You’ll often hear from people that they avoid eating the whole egg when they add it on their diets. The cholesterol in the egg yolks don’t really go hand-in-hand with blood cholesterol. In fact, the cholesterol from eggs is considered good cholesterol. Aside from that, it also increases your testosterone level. Other pluses are vitamins A, D, and E, and the rich amount of protein that each egg has.

8. Flax seeds

Even if you’re getting healthy fat, it’s only good to have a decent amount of it. Flax seeds are an excellent source of fiber and protein for any dietary plan. They can be added to yogurt, oatmeal, or even on your shakes. For more efficiency, grind the seeds first so you get the most out of them. They are also an excellent source of Omega-3 to help with your heart.
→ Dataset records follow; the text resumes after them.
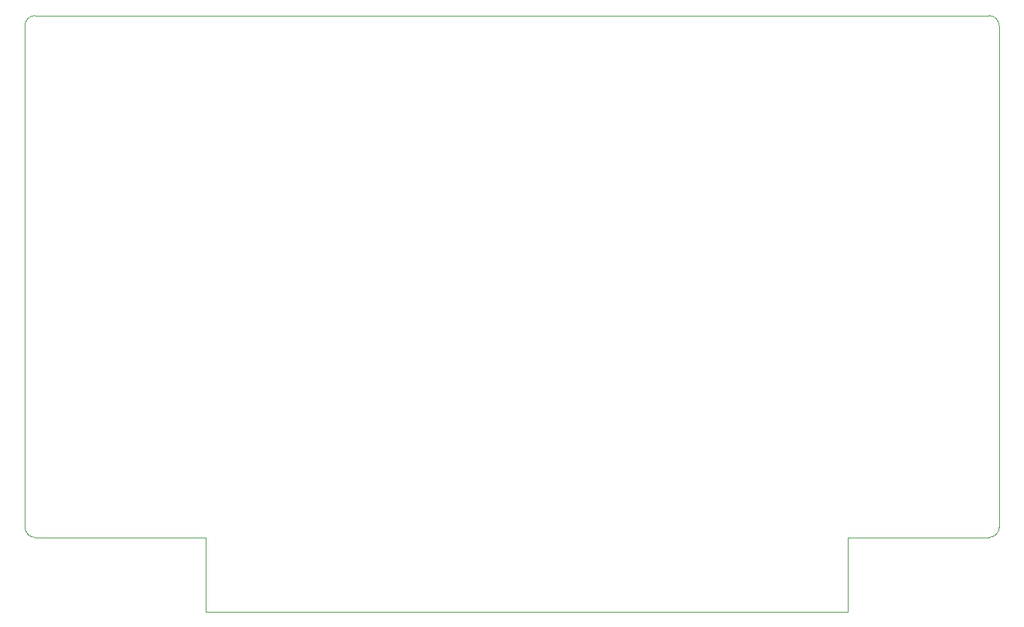
<source format=gbr>
%TF.GenerationSoftware,KiCad,Pcbnew,7.0.9*%
%TF.CreationDate,2023-12-21T22:12:41+08:00*%
%TF.ProjectId,ArduinoMultiInterface,41726475-696e-46f4-9d75-6c7469496e74,rev?*%
%TF.SameCoordinates,Original*%
%TF.FileFunction,Profile,NP*%
%FSLAX46Y46*%
G04 Gerber Fmt 4.6, Leading zero omitted, Abs format (unit mm)*
G04 Created by KiCad (PCBNEW 7.0.9) date 2023-12-21 22:12:41*
%MOMM*%
%LPD*%
G01*
G04 APERTURE LIST*
%TA.AperFunction,Profile*%
%ADD10C,0.100000*%
%TD*%
%TA.AperFunction,Profile*%
%ADD11C,0.120000*%
%TD*%
G04 APERTURE END LIST*
D10*
X89662000Y-138430000D02*
X89662000Y-76708000D01*
X208280000Y-139700000D02*
G75*
G03*
X209550000Y-138430000I0J1270000D01*
G01*
X209550000Y-138430000D02*
X209550000Y-76708000D01*
X191439800Y-139700000D02*
X208280000Y-139700000D01*
X209549999Y-76708000D02*
G75*
G03*
X208280000Y-75438001I-1269999J0D01*
G01*
X89662000Y-138430000D02*
G75*
G03*
X90932000Y-139700000I1270000J0D01*
G01*
X208280000Y-75438001D02*
X90932000Y-75438000D01*
X90932000Y-75438000D02*
G75*
G03*
X89662000Y-76708000I0J-1270000D01*
G01*
X111429800Y-139700000D02*
X90932000Y-139700000D01*
D11*
%TO.C,J1*%
X111429800Y-139700000D02*
X111937800Y-139700000D01*
X111937800Y-139700000D02*
X111937800Y-148844000D01*
X190931800Y-139700000D02*
X191439800Y-139700000D01*
X190931800Y-148844000D02*
X111937800Y-148844000D01*
X190931800Y-148844000D02*
X190931800Y-139700000D01*
%TD*%
M02*

</source>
One thing to avoid is flax oil, since they don’t have any fiber and can cause more harm than good.

9. Coconut oil

If you’re looking for extra energy during your workouts, try to get extra virgin coconut oil. They are rich in medium-chain fatty acids that your body can use for energy right away. Your body can easily digest coconut oil but it doesn’t really store it on the body as fat. It’s also known for increasing good cholesterol and can also be beneficial for your heart. Try to stay away from the refined varieties as they can have most of the healthy goodness removed.

10. Butter

While most people avoid butter entirely, it’s good to keep the natural ones in your cupboard. Natural butter has good fatty acids that help stimulate your brain to keep your focus during workout. This includes Omega-3 and Omega-6 fatty acids which also help to improve skin health. You can also go for Ghee, or clarified butter, which is rich in vitamins and trace minerals such as Vitamin K2, and selenium. Ghee is good for those who like to cook at high temperatures. It’s also a good alternative for those who are lactose intolerant since it is lactose and casein free.